Moms on the move! Mothers United Against Gun Violence struggle on in the face of funding cut

Mothers United Against Gun Violence

By Nadine Wilson-Harris

Lurline Lindo is one of thousands of Jamaican mothers who have lost a child to gun violence, but with the help of a support group and her strong faith in God, she is slowly healing from what is a parent’s worst nightmare.

Lindo’s only daughter was killed in January 2019, a few days after her 19th birthday. A week prior, a pastor had told her to go on a seven day fast, but she didn’t realise it was to strengthen her for the dark days ahead. Since then, going to church  and joining the support group, Mother’s United Against Gun Violence, has helped her cope.

Mother’s United Against Gun Violence was started by the Peace Management Initiative (PMI) in 2018 to provide coping strategies and counselling for mothers in mourning, but COVID-19 and the withdrawal of government funding from the PMI have impacted the sustainability of the programme.

Acting executive director of the PMI, Berthlyn Plummer

Although the group no longer gathers for its once-monthly meetings, Lindo, a Spanish Town resident, is still benefiting from the skills and strategies she acquired from the training sessions.

“We learnt a lot of things. We learnt how to cope through the process and we learnt how to push out our anger. We learnt how to make wreath, floral arrangements, and how to build a business. We learnt how to do a lot of things,” Lindo, who has two other children said.

Lindo is now making wreaths to earn an income, and noted that many others have started a business utilising the skills they acquired at the time.

“The first time I got the homework on how to build a wreath, I said, ‘I can’t do it’ and she (the trainer) said you need to do it because you need to go through this process, and I said, ‘ok, I am going to try,” recounted Lindo.

“When I made the first wreath, nobody couldn’t believe it, and I elevated myself, and now I have a little small business in it,” she said.

Acting executive director of the PMI, Berthlyn Plummer, explained that the programme disintegrated as funding dried up, but due to the bond that was forged, the mothers have been meeting periodically. Plummer, a social worker and a Justice of the Peace, said the PMI still helps where it can.

“We do some work with them. We did some training with them earlier this year, and sometimes when there is a crisis within the group, we respond still with counselling and other psycho-social support,” she told the Freedom Come Rain newspaper.

There is a Mothers United Against Gun Violence chapter in Spanish Town and in Kingston. With the understanding that the loss of a child can be one of the most traumatic experiences for a mother, the organisers placed a lot of focus on group and individual therapy.
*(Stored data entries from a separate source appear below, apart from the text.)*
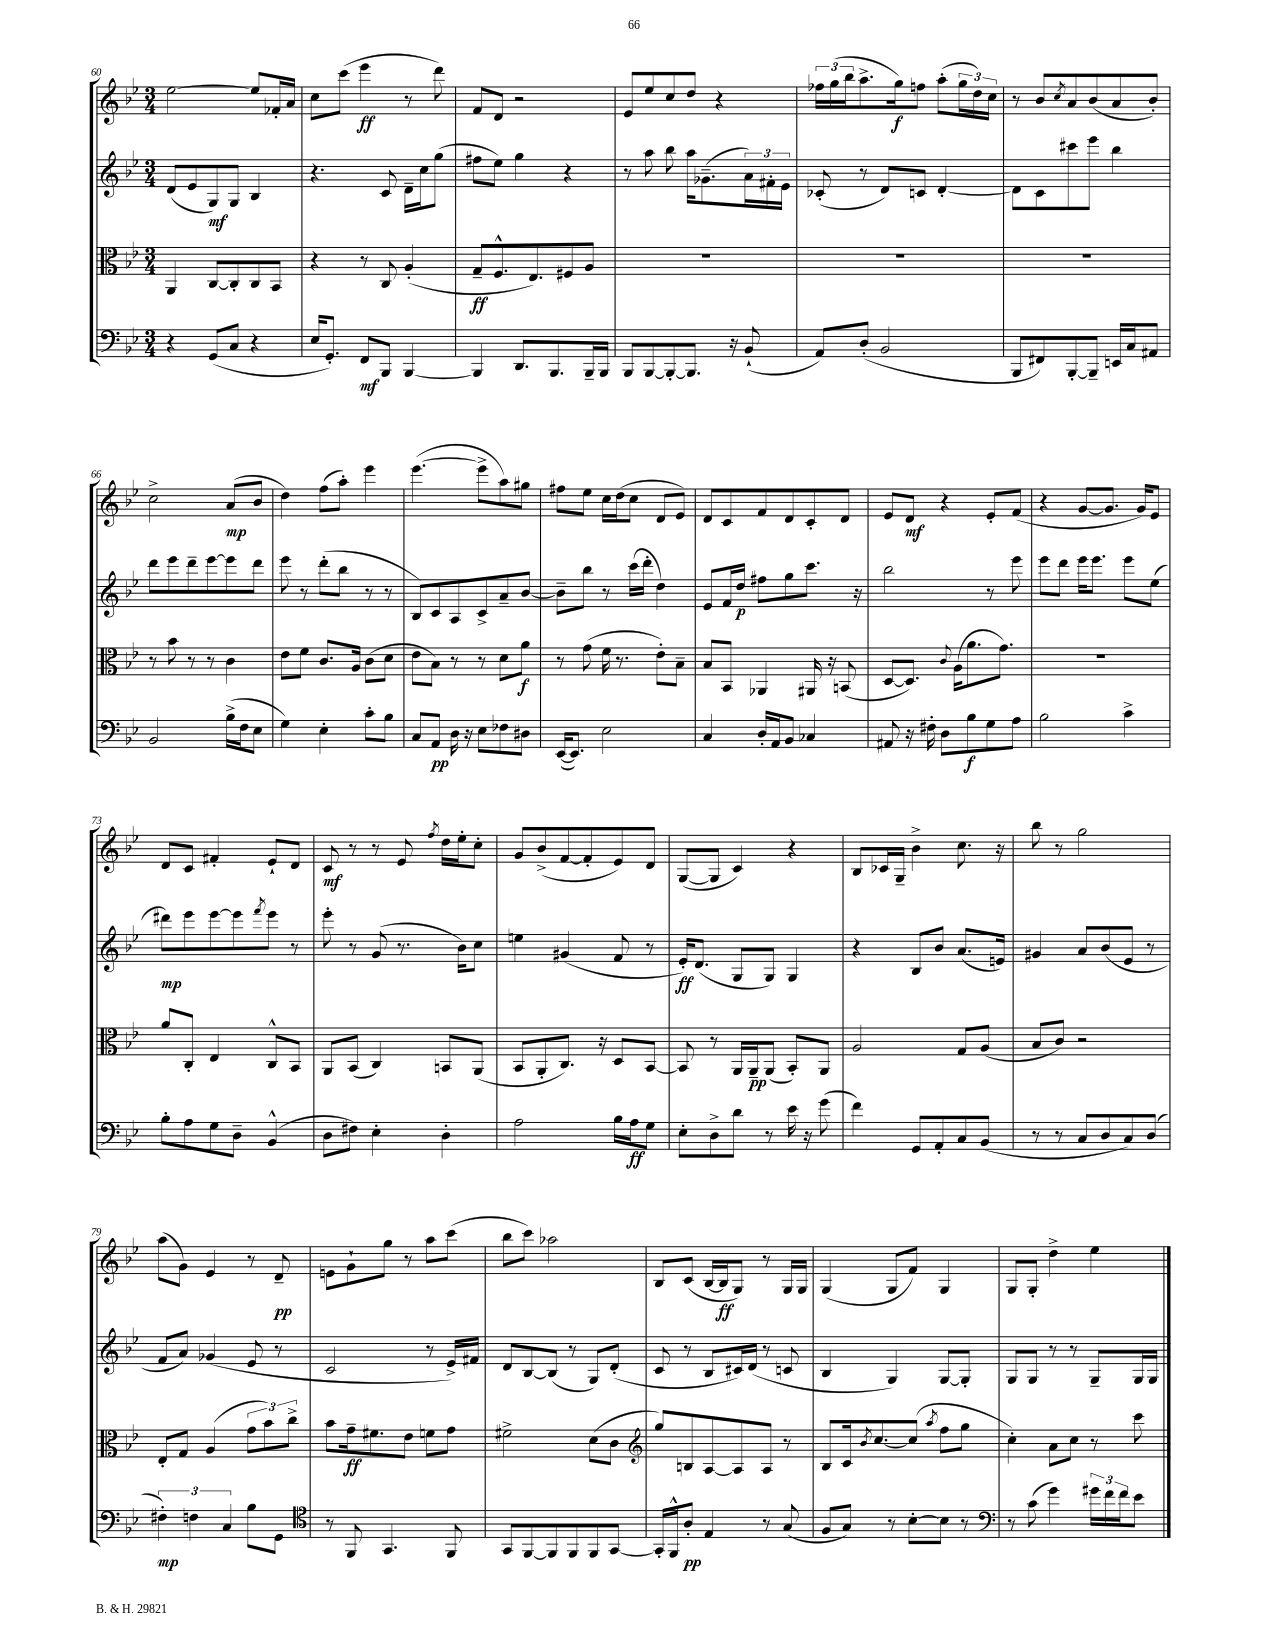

**kern	**dynam	**kern	**dynam	**kern	**dynam	**kern	**dynam
*part4	*part4	*part3	*part3	*part2	*part2	*part1	*part1
*staff4	*staff4	*staff3	*staff3	*staff2	*staff2	*staff1	*staff1
*clefF4	*	*clefC3	*	*clefG2	*	*clefG2	*
*k[b-e-]	*	*k[b-e-]	*	*k[b-e-]	*	*k[b-e-]	*
*M3/4	*	*M3/4	*	*M3/4	*	*M3/4	*
=60	=60	=60	=60	=60	=60	=60	=60
4r	.	4AA/	.	(8d/L	.	[2ee-\	.
.	.	.	.	8e-/	.	.	.
(8GG/L	.	[8C/L	.	8G/)	mf	.	.
8C/J	.	8C'/]	.	8G/J	.	.	.
4r	.	8C/	.	4B-/	.	8ee-/L]	.
.	.	8BB-/J	.	.	.	16f-X'/L	.
.	.	.	.	.	.	16a/JJ	.
=61	=61	=61	=61	=61	=61	=61	=61
16E-/KL	.	4r	.	4.r	.	8cc\L	.
8.GG'/J)	.	.	.	.	.	.	.
.	.	.	.	.	.	(8ccc\J	.
8FF/L	mf	8r	.	.	.	4eee-\	ff
8BBB-/J	.	8C/	.	8c/	.	.	.
[4BBB-/	.	(4A'/	.	16d~\LL	.	8r	.
.	.	.	.	16cc\J	.	.	.
.	.	.	.	(8gg\J	.	8ddd\)	.
=62	=62	=62	=62	=62	=62	=62	=62
4BBB-/]	.	8G~/L	ff	8ff#X\L	.	8f/L	.
.	.	8.F^^/	.	8ee-\J)	.	8d/J	.
8.DD/L	.	.	.	4gg\	.	2r	.
.	.	8.E-/)	.	.	.	.	.
8.BBB-/	.	.	.	.	.	.	.
.	.	8F#X/	.	4r	.	.	.
16BBB-~/L	.	8A/J	.	.	.	.	.
16BBB-/JJ	.	.	.	.	.	.	.
=63	=63	=63	=63	=63	=63	=63	=63
8BBB-/L	.	2.r	.	8r	.	8e-/L	.
[8BBB-/	.	.	.	8aa\	.	8ee-/	.
8BBB-'/_	.	.	.	8bb-\	.	8cc/	.
8.BBB-/J]	.	.	.	16aa\KL	.	8dd/J	.
.	.	.	.	(8.g-X~\	.	.	.
.	.	.	.	.	.	4r	.
16r	.	.	.	.	.	.	.
(8BB-`/	.	.	.	24a\L)	.	.	.
.	.	.	.	24f#X'\	.	.	.
.	.	.	.	24e-\JJ	.	.	.
=64	=64	=64	=64	=64	=64	=64	=64
8AA/L)	.	2.r	.	(8c-X'/	.	24ff-X\LL	.
.	.	.	.	.	.	(24gg\	.
.	.	.	.	.	.	24bb-\J	.
(8D'/J	.	.	.	8r	.	8.aa^\	.
2BB-/	.	.	.	8d/L)	.	.	.
.	.	.	.	.	.	16gg\k)	f
.	.	.	.	8cn/J	.	8ffn\J	.
.	.	.	.	[4d'/	.	(8aa'\L	.
.	.	.	.	.	.	24gg\L	.
.	.	.	.	.	.	24dd\)	.
.	.	.	.	.	.	24cc\JJ	.
=65	=65	=65	=65	=65	=65	=65	=65
8BBB-/L	.	2.r	.	8d\L]	.	8r	.
8FF#X/)	.	.	.	8c\	.	8b-/L	.
.	.	.	.	.	.	8qcc/	.
[8BBB-'/	.	.	.	8ccc#X\	.	8a/	.
8BBB-~/J]	.	.	.	8eee-\J	.	(8b-/	.
16EEn/LL	.	.	.	4bb-\	.	8a/	.
16C/J	.	.	.	.	.	.	.
8AA#X/J	.	.	.	.	.	8b-'/J)	.
!!LO:LB:g=z
=66	=66	=66	=66	=66	=66	=66	=66
2BB-/	.	8r	.	8ddd\L	.	2cc^\	.
.	.	8b-\	.	8eee-\	.	.	.
.	.	8r	.	8ddd~\	.	.	.
.	.	8r	.	[8eee-\	.	.	.
(16B-^\LL	.	4c\	.	8eee-\]	.	(8a/L	mp
16F\J	.	.	.	.	.	.	.
8E-\J	.	.	.	8ddd\J	.	8b-/J	.
=67	=67	=67	=67	=67	=67	=67	=67
4G\)	.	8e-\L	.	8eee-\	.	4dd\)	.
.	.	8f\J	.	8r	.	.	.
4E-'\	.	8.c/L	.	(8ddd'\L	.	(8ff\L	.
.	.	.	.	8bb-\J	.	8aa'\J)	.
.	.	16A/Jk	.	.	.	.	.
8c'\L	.	(8c\L	.	8r	.	4eee-\	.
8B-\J	.	8d\J	.	8r	.	.	.
=68	=68	=68	=68	=68	=68	=68	=68
8C/L	.	8e-\L	.	8B-/L)	.	([4.eee-\	.
8AA/J	pp	8B-\J)	.	8c/	.	.	.
16D\	.	8r	.	8A/	.	.	.
16r	.	.	.	.	.	.	.
8E-\L	.	8r	.	8c^/	.	8eee-^\L]	.
8F-X\	.	8d\L	.	8a~/	.	8aa\)	.
8D#X\J	.	8a\J	f	[8b-/J	.	8gg#X\J	.
=69	=69	=69	=69	=69	=69	=69	=69
([16EE-/KL	.	8r	.	8b-~\L]	.	8ff#X\L	.
8.EE-/J])	.	.	.	.	.	.	.
.	.	(8g\	.	8bb-\J	.	8ee-\J	.
2E-\	.	16f\	.	8r	.	16cc\LL	.
.	.	8.r	.	.	.	(16dd\J	.
.	.	.	.	(16ccc\LL	.	8cc\J	.
.	.	.	.	16ddd'\JJ	.	.	.
.	.	8e-'\L)	.	4dd\)	.	8d/L	.
.	.	8B-~\J	.	.	.	8e-/J)	.
=70	=70	=70	=70	=70	=70	=70	=70
4C/	.	8B-/L	.	8e-/L	.	8d/L	.
.	.	8BB-/J	.	16f/L	.	8c/	.
.	.	.	.	16dd/JJ	p	.	.
16D'/LL	.	4AA-X/	.	8ff#X\L	.	8f/	.
16AA/J	.	.	.	.	.	.	.
8BB-/J	.	.	.	8gg\	.	8d/	.
4C-X/	.	16AA#X/	.	8.ccc\J	.	8c'/	.
.	.	16r	.	.	.	.	.
.	.	(8BBn/	.	.	.	8d/J	.
.	.	.	.	16r	.	.	.
=71	=71	=71	=71	=71	=71	=71	=71
8AA#X/	.	[8D/L	.	2bb-\	.	8e-/L	.
16r	.	8.D/J])	.	.	.	8d/J	mf
16F#X'\	.	.	.	.	.	.	.
8D\L	.	.	.	.	.	4r	.
.	.	8qqc/	.	.	.	.	.
.	.	(16A\KL	.	.	.	.	.
8B-\	f	8.a\	.	.	.	.	.
8G\	.	.	.	8r	.	8e-'/L	.
.	.	8.g\J)	.	.	.	.	.
8A\J	.	.	.	8eee-\	.	(8f/J	.
=72	=72	=72	=72	=72	=72	=72	=72
2B-\	.	2.r	.	8eee-\L	.	4r	.
.	.	.	.	8ddd\J	.	.	.
.	.	.	.	16eee-\KL	.	[8g/L	.
.	.	.	.	8.eee-\J	.	.	.
.	.	.	.	.	.	8.g/J]	.
4c^\	.	.	.	8eee-\L	.	.	.
.	.	.	.	.	.	16g/KL)	.
.	.	.	.	(8ee-\J	.	8e-/J	.
!!LO:LB:g=z
=73	=73	=73	=73	=73	=73	=73	=73
8B-'\L	.	8a/L	.	8ddd#X\L)	mp	8d/L	.
8A\	.	8C'/J	.	8eee-\	.	8c/J	.
8G\	.	4E-/	.	[8eee-\	.	4f#X'/	.
8D~\J	.	.	.	8eee-\]	.	.	.
.	.	.	.	8qfff/	.	.	.
(4BB-^^/	.	8C^^/L	.	8eee-\J	.	8e-`/L	.
.	.	8BB-/J	.	8r	.	8d/J	.
=74	=74	=74	=74	=74	=74	=74	=74
8D\L	.	8AA/L	.	8eee-'\	.	8c/	mf
8F#X\J)	.	(8BB-/J	.	8r	.	8r	.
4E-'\	.	4C/)	.	(8g/	.	8r	.
.	.	.	.	8.r	.	8e-/	.
.	.	.	.	.	.	8qff/	.
4D'\	.	8BBn/L	.	.	.	16dd\LL	.
.	.	.	.	16b-\KL)	.	16ee-'\J	.
.	.	(8AA/J	.	8cc\J	.	8cc'\J	.
=75	=75	=75	=75	=75	=75	=75	=75
2A\	.	8BB-/L	.	4een\	.	8g/L	.
.	.	8AA'/	.	.	.	(8b-^/	.
.	.	8.C/J)	.	(4g#X/	.	[8f/	.
.	.	.	.	.	.	8f'/]	.
.	.	16r	.	.	.	.	.
16B-\LL	.	8D/L	.	8f/	.	8e-/)	.
16A\J	ff	.	.	.	.	.	.
8G\J	.	[8BB-/J	.	8r	.	8d/J	.
=76	=76	=76	=76	=76	=76	=76	=76
8E-'\L	.	8BB-/]	.	16e-'/KL)	ff	([8G/L	.
.	.	.	.	(8.d/J	.	.	.
8D^\	.	8r	.	.	.	8G/J]	.
8d\J	.	16AA/LL	.	8G/L	.	4c/)	.
.	.	16AA~/J	pp	.	.	.	.
8r	.	(8AA/J	.	8G/J)	.	.	.
16e-\	.	8BB-'/L)	.	4G/	.	4r	.
16r	.	.	.	.	.	.	.
(8g\	.	8AA/J	.	.	.	.	.
=77	=77	=77	=77	=77	=77	=77	=77
4f\)	.	2A/	.	4r	.	8B-/L	.
.	.	.	.	.	.	16c-X/L	.
.	.	.	.	.	.	16G~/JJ	.
8GG/L	.	.	.	8B-/L	.	4b-^\	.
8AA'/	.	.	.	8b-/J	.	.	.
8C/	.	8G/L	.	(8.a/L	.	8.cc\	.
(8BB-/J	.	(8A/J	.	.	.	.	.
.	.	.	.	16en/Jk)	.	16r	.
=78	=78	=78	=78	=78	=78	=78	=78
8r	.	8B-/L	.	4g#X/	.	8bb-\	.
8r	.	8c/J)	.	.	.	8r	.
8C/L	.	2r	.	8a/L	.	2gg\	.
8D/	.	.	.	(8b-/	.	.	.
8C/)	.	.	.	8e-/J	.	.	.
(8D/J	.	.	.	8r	.	.	.
!!LO:LB:g=z
=79	=79	=79	=79	=79	=79	=79	=79
6F#X'\)	mp	8E-'/L	.	8f/L	.	(8aa\L	.
.	.	8G/J	.	8a/J)	.	8g\J)	.
6Fn\	.	.	.	.	.	.	.
.	.	(4A/	.	(4g-X/	.	4e-/	.
6C/	.	.	.	.	.	.	.
8B-\L	.	12g\L	.	8e-/	.	8r	.
.	.	12b-\)	.	.	.	.	.
8GG\J	.	.	.	8r	.	8d~/	pp
.	.	12cc^\J	.	.	.	.	.
=80	=80	=80	=80	=80	=80	=80	=80
*clefC4	*	*	*	*	*	*	*
8r	.	8b-\L	.	2c/	.	8en\L	.
8FF/	.	16g~\k	ff	.	.	8g`\	.
.	.	8.f#X\	.	.	.	.	.
4.GG/	.	.	.	.	.	8gg\J	.
.	.	8e-\J	.	.	.	8r	.
.	.	8fn\L	.	8r	.	8aa\L	.
8FF/	.	8g\J	.	16e-^/LL)	.	(8ccc\J	.
.	.	.	.	16f#X/JJ	.	.	.
=81	=81	=81	=81	=81	=81	=81	=81
8GG/L	.	2f#X^\	.	8d/L	.	8bb-\L	.
[8FF/	.	.	.	[8B-/	.	8ccc\J)	.
8FF/]	.	.	.	(8B-/J]	.	2aa-X\	.
8FF/	.	.	.	8r	.	.	.
8FF/	.	(8d\L	.	8G/L)	.	.	.
[8GG/J	.	8c\J	.	(8d'/J	.	.	.
=82	=82	=82	=82	=82	=82	=82	=82
*	*	*clefG2	*	*	*	*	*
16GG'/LL]	.	8gg/L)	.	8c/	.	8B-/L	.
16FF^^/J	.	.	.	.	.	.	.
8A'/J	pp	8Bn/	.	8r	.	(8c/J	.
4E-/	.	[8A/	.	8B-/L	.	[16B-/LL	.
.	.	.	.	.	.	16B-/J]	ff
.	.	8A/]	.	16c#X/L)	.	8G/J)	.
.	.	.	.	(16d/JJ	.	.	.
8r	.	8A/J	.	8r	.	8r	.
(8G/	.	8r	.	8cn/	.	16G/LL	.
.	.	.	.	.	.	16G/JJ	.
=83	=83	=83	=83	=83	=83	=83	=83
8F/L	.	8B-/L	.	4B-/	.	(4G/	.
8G/J)	.	16c/k	.	.	.	.	.
.	.	8qb-/	.	.	.	.	.
.	.	[8.cc/	.	.	.	.	.
8r	.	.	.	4G/)	.	8G/L	.
[8B-'\L	.	(8cc/J]	.	.	.	8f/J)	.
.	.	8qaa/	.	.	.	.	.
8B-\J]	.	8ff\L	.	[8G/L	.	4G/	.
8r	.	8gg\J	.	8G'/J]	.	.	.
=84	=84	=84	=84	=84	=84	=84	=84
*clefF4	*	*	*	*	*	*	*
8r	.	4cc'\)	.	8G/L	.	8G/L	.
(8c\	.	.	.	8G/J	.	8G'/J	.
4g\)	.	8a\L	.	8r	.	4dd^\	.
.	.	8cc\J	.	8r	.	.	.
24g#X\LL	.	8r	.	8G~/L	.	4ee-\	.
24f\	.	.	.	.	.	.	.
24f\J	.	.	.	.	.	.	.
8e-\J	.	8ccc\	.	16G/L	.	.	.
.	.	.	.	16G/JJ	.	.	.
==	==	==	==	==	==	==	==
*-	*-	*-	*-	*-	*-	*-	*-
Plummer said there are plans to restructure the PMI, but she does not know when this will happen. The group suffered a huge blow to its community intervention programme when it was forced to pull out of 40 volatile communities across the country in early 2020. This was because the Citizen Security and Justice Programme, which provided majority funding, said it had to significantly reduce its financial support.

Lurline Lindo

The PMI indicated then that it could not continue its violence-interruption initiatives, which had prevented conflicts from escalating in troubled communities in St. James, Kingston, St. Catherine, Westmoreland, and Hanover. The group, which was formed in 2002, has been chaired by varying members of the church community over the years, with Bishop Herro Blair being at the helm for 11 years before his resignation in 2013.

Apart from the Mothers United Against Gun Violence group, the PMI also had a Trauma Response Programme which sought to intervene in gun-related conflicts across the country.

National Security Minister Dr. Horace Chang told parliament in late 2019 that social intervention programmes like the PMI were not working. There has been  empirical evidence from experts in the field of violence prevention that it has indeed succeeded in achieving its mandate.

Dr Chang said  at the time that the government would instead invest money in rehabilitating police stations, improving the investigative capabilities of the police force, and improving social amenities in communities.

Since then, there has been the rollout of several Zones of Special Operations and the declaration of a State of Emergency in various parishes to stem gun violence. However, the government is coming under increasing pressure to get a handle on crime in the wake of several triple and quadruple murders in the last few months, with the recent one being a quadruple murder in Trelawny on October 9.

For those like Lindo who have been left behind to mourn the loss of loved ones taken by the gun, initiatives like the Mothers United Against Gun Violence provide an oasis.

“They should bring it back in,” she said, before adding, “When we are in the group and come together, we share each other’s burden, we listen to one another, we encourage one another, and we strengthen one another.”